#### [Required task]
Echo the items below word for word, starting with the line containing "sub-region: Anderson County" and going on through the end of the items. Leave the pictures out of your answer.

═════ Source material ═════

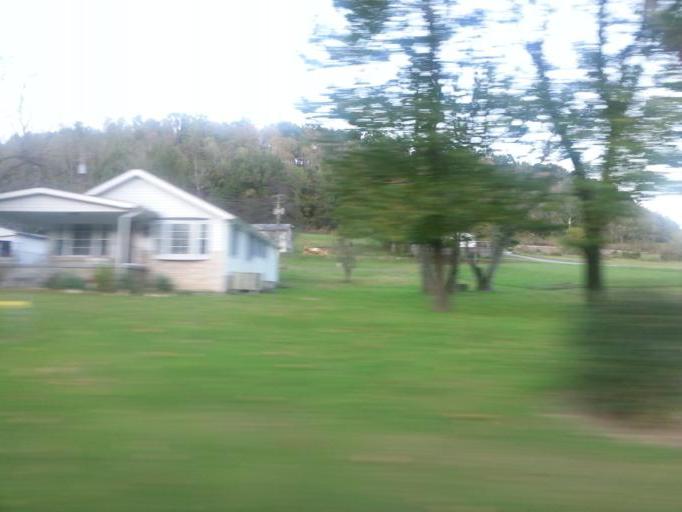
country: US
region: Tennessee
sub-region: Anderson County
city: Rocky Top
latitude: 36.2586
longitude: -84.1842
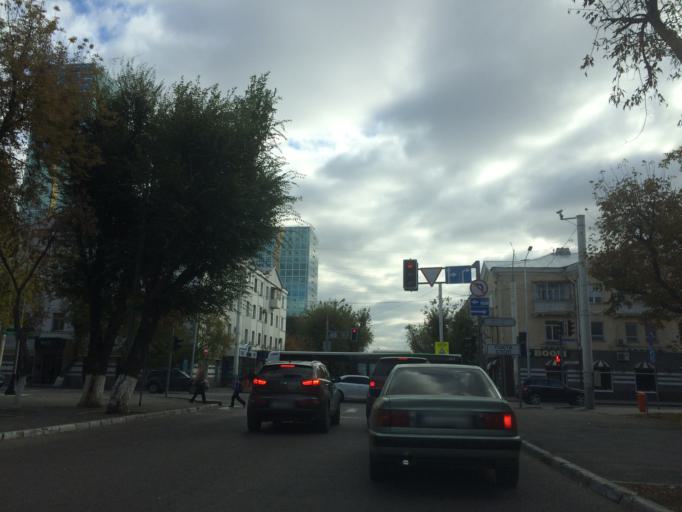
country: KZ
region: Astana Qalasy
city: Astana
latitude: 51.1645
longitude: 71.4170
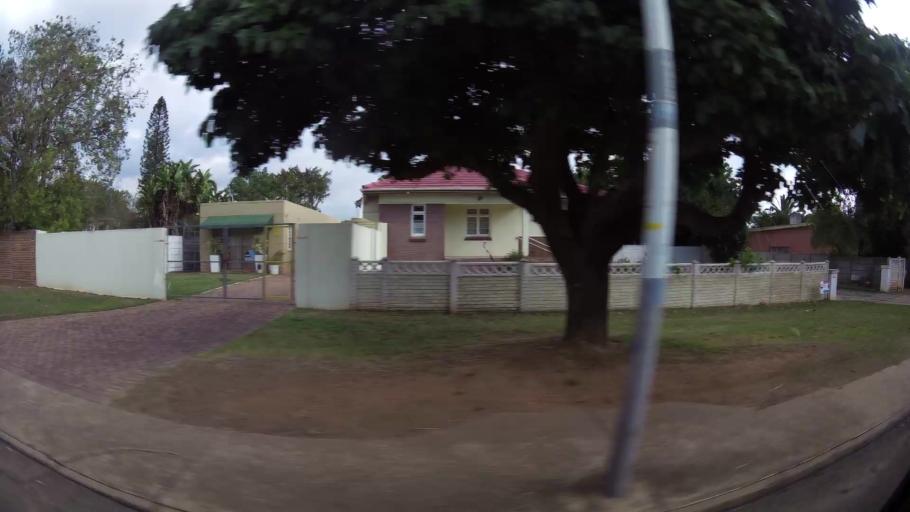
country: ZA
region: Eastern Cape
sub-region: Nelson Mandela Bay Metropolitan Municipality
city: Uitenhage
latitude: -33.7488
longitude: 25.4049
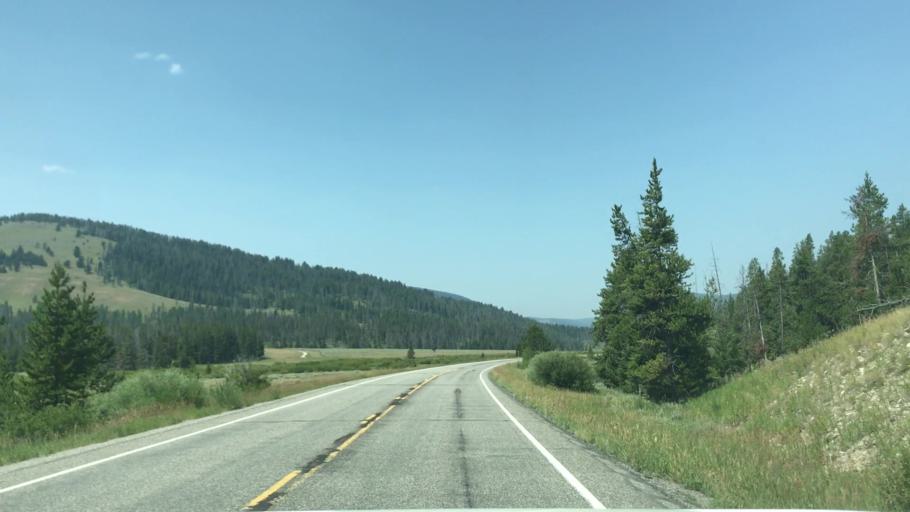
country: US
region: Montana
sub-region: Gallatin County
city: West Yellowstone
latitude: 45.0270
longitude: -111.1045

═════

#### [Output]
sub-region: Anderson County
city: Rocky Top
latitude: 36.2586
longitude: -84.1842
country: KZ
region: Astana Qalasy
city: Astana
latitude: 51.1645
longitude: 71.4170
country: ZA
region: Eastern Cape
sub-region: Nelson Mandela Bay Metropolitan Municipality
city: Uitenhage
latitude: -33.7488
longitude: 25.4049
country: US
region: Montana
sub-region: Gallatin County
city: West Yellowstone
latitude: 45.0270
longitude: -111.1045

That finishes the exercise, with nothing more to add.